“But I shouldn’t call them that. They’re Bengalis.” The 133 bus to Streatham, midnight on Sunday

She was sat on the top deck of the bus. The tinny dance music poured out of her phone. It wasn’t quite loud enough to be antisocial by local standards, but the inhabitants of the top deck had been in England long enough to be socialised into ignoring her anyway.

Dressed in a tracksuit and swigging from a bottle claiming to contain an energy drink, she had found what she felt to be a kindred spirit: sat a few rows ahead. Greasy hair, slicked back. Eyes not quite all there.

“Are you having a good night?” She asked. He twisted himself round to half face her.

“Well you know, it’s not bad I suppose. Can’t complain.” The words came out stuck together.

They talked about their respective love lives. He was ‘sort of’ seeing a girl in Brixton. She was on her way to see her fella in Streatham. She was east end, “born and bred”, but her home of Whitechapel was “full of Pakis.” The surrounding tension went up a notch.

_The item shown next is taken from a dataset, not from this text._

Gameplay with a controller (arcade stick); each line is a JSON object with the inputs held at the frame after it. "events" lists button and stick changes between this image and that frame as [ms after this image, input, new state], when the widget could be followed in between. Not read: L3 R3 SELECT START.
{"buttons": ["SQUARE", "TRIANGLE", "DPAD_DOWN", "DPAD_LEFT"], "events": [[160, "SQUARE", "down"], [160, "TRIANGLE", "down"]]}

“But I shouldn’t call them that. They’re Bengalis.”

There followed a brief bigotry interlude: how they come over here for a life of luxury while she can’t even get a secure hostel. But it was racism by numbers, half remembered phrases. Her heart didn’t seem to be in it. It was just what you said. The man looked away, out of the window. She was drifting badly. She tried again.

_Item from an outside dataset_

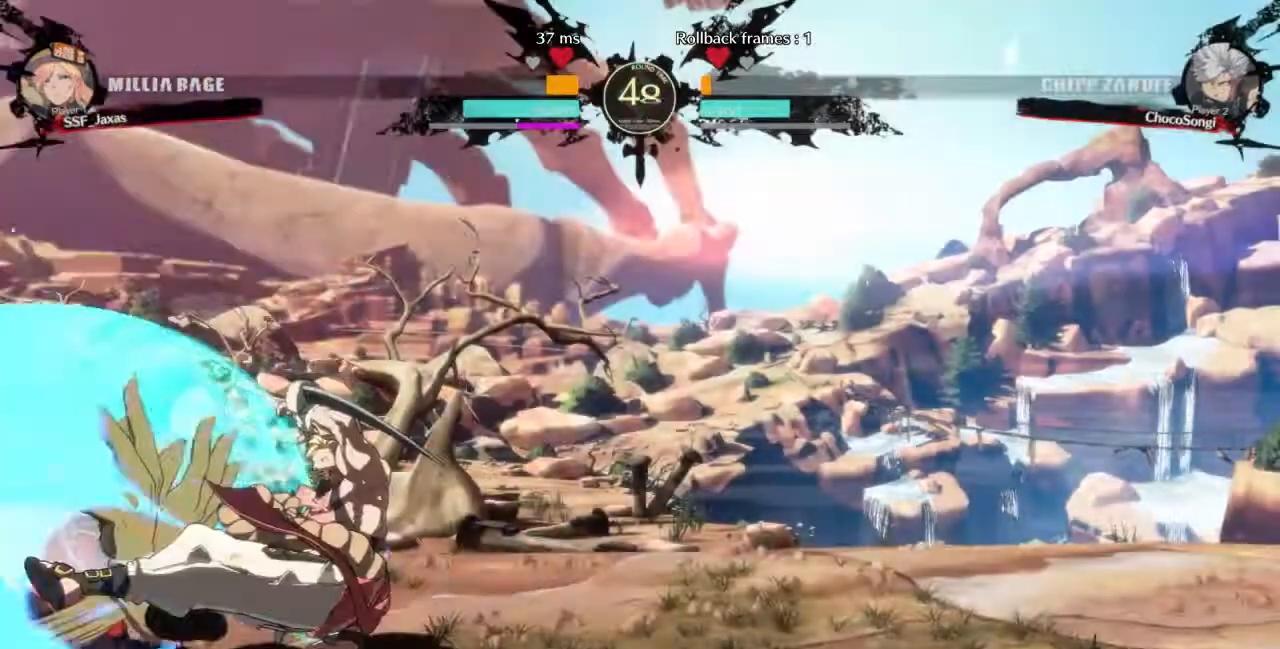
{"buttons": ["DPAD_LEFT"], "events": [[240, "TRIANGLE", "up"], [400, "SQUARE", "up"], [480, "DPAD_DOWN", "up"]]}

“What sort of stuff do you do? I think you’re like me. Me and you are the same.”

“Well you know…” All of his sentences started with these three words, slurred into one, a kind of wry apology for whatever was to follow.

“Bit of weed, bit of brown, you know how it is.”

“I do, sweetheart.”

One comment

  1. Depressing and amusing insight into the lives and worries of 133 Bus travellers! Thanks for sharing. At least she understood the difference between Pakistani’s and Bengali’s, which given the fact they fought a war to gain independence from “East Pakistan” I am sure they would appreciate in some odd twisted way!